> _WHAT TO DO_:
The records below must be transcribed exactly. Do not include the pictures.

> _DATA SHOWN_:
"""

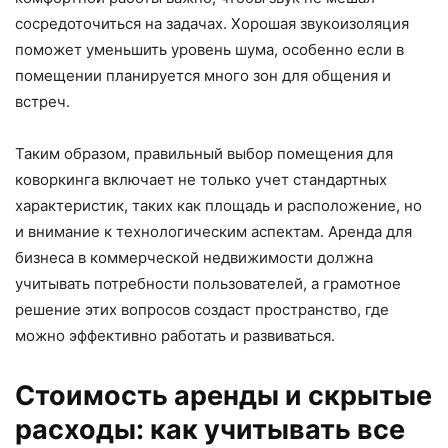
сосредоточиться на задачах. Хорошая звукоизоляция
поможет уменьшить уровень шума, особенно если в
помещении планируется много зон для общения и
встреч.
Таким образом, правильный выбор помещения для
коворкинга включает не только учет стандартных
характеристик, таких как площадь и расположение, но
и внимание к технологическим аспектам. Аренда для
бизнеса в коммерческой недвижимости должна
учитывать потребности пользователей, а грамотное
решение этих вопросов создаст пространство, где
можно эффективно работать и развиваться.
Стоимость аренды и скрытые
расходы: как учитывать все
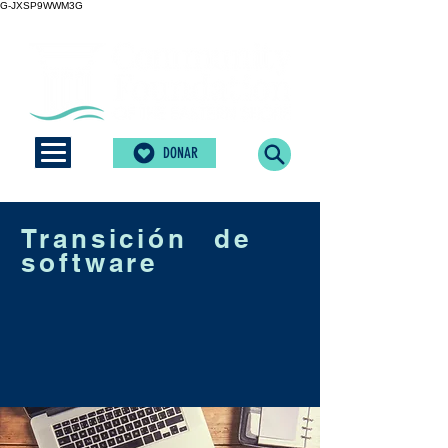
G-JXSP9WWM3G
DONAR
Transición de
software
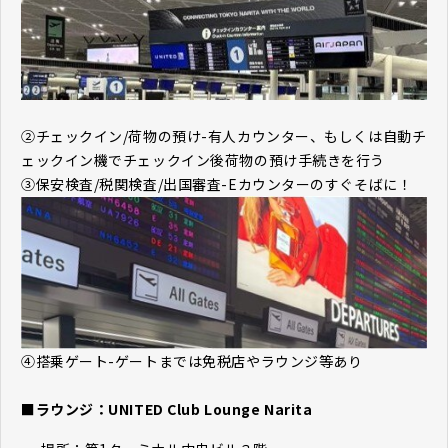
②チェックイン/荷物の預け-有人カウンター、もしくは自動チ
ェックイン機でチェックイン後荷物の預け手続きを行う
③保安検査/税関検査/出国審査-Eカウンターのすぐそばに！
④搭乗ゲート-ゲートまでは免税店やラウンジ等あり
■ラウンジ：UNITED Club Lounge Narita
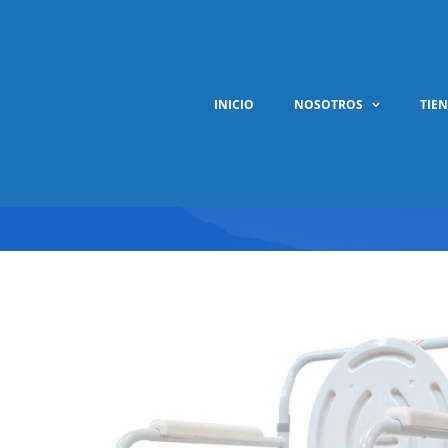
Saltar
al
contenido
INICIO
NOSOTROS
TIE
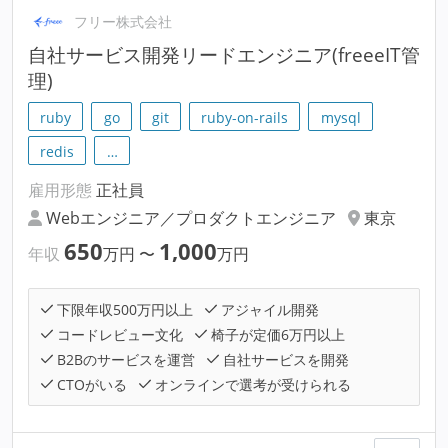
フリー株式会社
自社サービス開発リードエンジニア(freeeIT管
理)
ruby
go
git
ruby-on-rails
mysql
redis
…
雇用形態
正社員
Webエンジニア／プロダクトエンジニア
東京
650
1,000
年収
万円
〜
万円
下限年収500万円以上
アジャイル開発
コードレビュー文化
椅子が定価6万円以上
B2Bのサービスを運営
自社サービスを開発
CTOがいる
オンラインで選考が受けられる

"""

> _RESULT OF THIS TASK_:
сосредоточиться на задачах. Хорошая звукоизоляция
поможет уменьшить уровень шума, особенно если в
помещении планируется много зон для общения и
встреч.
Таким образом, правильный выбор помещения для
коворкинга включает не только учет стандартных
характеристик, таких как площадь и расположение, но
и внимание к технологическим аспектам. Аренда для
бизнеса в коммерческой недвижимости должна
учитывать потребности пользователей, а грамотное
решение этих вопросов создаст пространство, где
можно эффективно работать и развиваться.
Стоимость аренды и скрытые
расходы: как учитывать все
G-JXSP9WWM3G
DONAR
Transición de
software
②チェックイン/荷物の預け-有人カウンター、もしくは自動チ
ェックイン機でチェックイン後荷物の預け手続きを行う
③保安検査/税関検査/出国審査-Eカウンターのすぐそばに！
④搭乗ゲート-ゲートまでは免税店やラウンジ等あり
■ラウンジ：UNITED Club Lounge Narita
Saltar
al
contenido
INICIO
NOSOTROS
TIE
フリー株式会社
自社サービス開発リードエンジニア(freeeIT管
理)
ruby
go
git
ruby-on-rails
mysql
redis
…
雇用形態
正社員
Webエンジニア／プロダクトエンジニア
東京
650
1,000
年収
万円
〜
万円
下限年収500万円以上
アジャイル開発
コードレビュー文化
椅子が定価6万円以上
B2Bのサービスを運営
自社サービスを開発
CTOがいる
オンラインで選考が受けられる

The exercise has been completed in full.